Build Real Time Applications using Spark
Because Spark is a general-purpose framework for cluster computing, it is used for a diverse range of applications. Spark will add significant value to the increasingly hybridized world of big data tools and platforms. Spark and its component technologies—as a unified stack or as discrete components—will quickly find their spot of use cases, applications and deployment zones where they sparkle brightest.
Of course, these are imprecise disciplines and usage patterns, and many folks have skills from both, sometimes playing the role of the investigating data scientist, and then “changing hats” and writing a hardened data processing application. Nonetheless, it can be illuminating to consider the two groups and their respective use cases separately.
Spark is essentially an evolution of Hadoop, adding its own query dialect—Spark SQL—and associated query processing engine as a layer that Spark applications can use instead of NoSQL, HiveQL or other query tools. Or you can, if you wish, deploy Spark SQL in a fluid query environment that can abstract all of these query interfaces to access and manipulate any data that’s stored on the data warehouse, Hadoop clusters and other platforms within the LDW.
How to build Real Time application using Spark:
You can build real time application using Spark eco-system. Let’s I explain how the components work within the Spark ecosystem. Spark Streaming receives live input data streams and divides the data into batches, which are then processed by the Spark engine to generate the final stream of batched results.
In Spark Streaming, these batches of data are called DStreams (discretized streams), continuous streams of data represented as a sequence of RDDs, which are Spark’s core abstraction for its data processing model.
Spark Streaming is an extension of the core Spark API that enables scalable, high-throughput, fault-tolerant stream processing of live data streams. Data can be ingested from many sources like Kafka, Flume, Twitter, ZeroMQ, Kinesis, or TCP sockets, and can be processed using complex algorithms expressed with high-level functions like map, reduce, join and window. Finally, processed data can be pushed out to filesystems, databases, and live dashboards. In fact, you can apply Spark’s machine learning and graph processing algorithms on data streams.
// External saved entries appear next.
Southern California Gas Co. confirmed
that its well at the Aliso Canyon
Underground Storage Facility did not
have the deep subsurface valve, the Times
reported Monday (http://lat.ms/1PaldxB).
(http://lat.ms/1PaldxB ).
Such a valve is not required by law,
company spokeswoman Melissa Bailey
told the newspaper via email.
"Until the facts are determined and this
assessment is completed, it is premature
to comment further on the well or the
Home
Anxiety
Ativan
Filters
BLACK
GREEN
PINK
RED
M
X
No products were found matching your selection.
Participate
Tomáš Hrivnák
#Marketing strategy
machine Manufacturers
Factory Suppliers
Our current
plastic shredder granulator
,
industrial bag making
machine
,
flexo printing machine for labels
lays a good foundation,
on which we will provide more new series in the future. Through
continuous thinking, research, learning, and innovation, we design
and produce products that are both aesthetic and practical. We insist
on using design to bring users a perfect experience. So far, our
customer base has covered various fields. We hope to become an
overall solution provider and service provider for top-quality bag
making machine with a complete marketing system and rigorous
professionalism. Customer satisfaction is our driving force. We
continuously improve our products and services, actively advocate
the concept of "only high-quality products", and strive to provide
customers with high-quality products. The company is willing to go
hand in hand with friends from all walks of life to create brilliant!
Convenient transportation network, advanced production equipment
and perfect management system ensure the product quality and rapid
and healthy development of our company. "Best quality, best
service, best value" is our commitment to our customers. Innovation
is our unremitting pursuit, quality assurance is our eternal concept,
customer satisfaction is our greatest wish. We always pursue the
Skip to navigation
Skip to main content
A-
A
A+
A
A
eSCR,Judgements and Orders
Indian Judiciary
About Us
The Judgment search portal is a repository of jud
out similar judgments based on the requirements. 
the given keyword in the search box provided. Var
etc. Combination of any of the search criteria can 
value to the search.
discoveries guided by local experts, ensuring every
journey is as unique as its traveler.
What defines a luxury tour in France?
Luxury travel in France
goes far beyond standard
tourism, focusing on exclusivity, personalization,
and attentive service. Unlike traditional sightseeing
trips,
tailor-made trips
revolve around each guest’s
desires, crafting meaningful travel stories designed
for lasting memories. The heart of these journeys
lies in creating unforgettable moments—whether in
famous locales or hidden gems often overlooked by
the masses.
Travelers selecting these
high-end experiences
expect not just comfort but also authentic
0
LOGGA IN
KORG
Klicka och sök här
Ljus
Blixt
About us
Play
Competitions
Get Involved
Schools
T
Spark SQL is a Spark module for structured data processing. Unlike the basic Spark RDD API, the interfaces provided by Spark SQL provide Spark with more information about the structure of both the data and the computation being performed. Internally, Spark SQL uses this extra information to perform extra optimizations. There are several ways to interact with Spark SQL including SQL, the DataFrames API and the Datasets API. When computing a result the same execution engine is used, independent of which API/language you are using to express the computation. This unification means that developers can easily switch back and forth between the various APIs based on which provides the most natural way to express a given transformation.
Spark SQL, the SQL-like extension for the Spark API also has a programming abstraction called DataFrames, which are distributed collections of data organized into named columns. In this blog, you are making use of Spark’s ability to convert RDDs into DataFrames in order to present them as temporary tables that can be manipulated using SQL queries.
Use case of Real time application design
Web Analytics application:
Let’s take a simple web analytics application as an example. Imagine that you are providing a simple service that collects, stores, and processes data about user access details for your client websites. Let’s say it only collects a user ID, web page URL, and timestamp. Although there are many ways of approaching it, we can uses Spark Streaming and Spark SQL to build a solution because we want our developers to be able to run SQL queries directly on the incoming data stream instead of compiling new Spark applications every time there is a new question to be asked.
Credit Card Fraud Detection:
The credit card fraud, and credit card companies want to know when and where it’s happening so they can stop it.
Banks and credit card companies are on the hook to resolve fraudulent charges at the earliest, so they want to detect/block as many of them as soon as possible. They already have sophisticated mathematical models to detect possible bogus transactions, but these models are applied in a batch environment at a later stage. How does one deploy them in real-time?
Apache Spark Streaming, makes it possible for banks to process transactions and detect fraud in real time against previously identified fraud footprints. Within Spark, in-coming transaction feeds are checked against a known database and if there is a match, a real-time trigger can be set up to the call centre personnel who can then validate the transaction instantly with the credit card owner. If not, the data is stored on Hadoop, where it can be used to continuously update the models in the background through deeper machine learning.
I am adding Benchmarks for SQL-on-Hadoop (on demand):
Redshift – a hosted MPP database offered by Amazon.com based on the ParAccel data warehouse. We tested Redshift on HDDs.
Hive – a Hadoop-based data warehousing system. (v0.12)
Shark (Spark SQL) – a Hive-compatible SQL engine which runs on top of the Spark computing framework. (v0.8.1)
Impala – a Hive-compatible* SQL engine with its own MPP-like execution engine. (v1.2.3)
Tez – Tez is a next generation Hadoop execution engine currently in development (v0.2.0)
Query to Scan the table:
The best performers are Impala (mem) and Spark-SQL (mem) which see excellent throughput by avoiding disk. Both Shark/SparkSQL and Impala outperform Hive by 3-4X due in part to more efficient task launching and scheduling.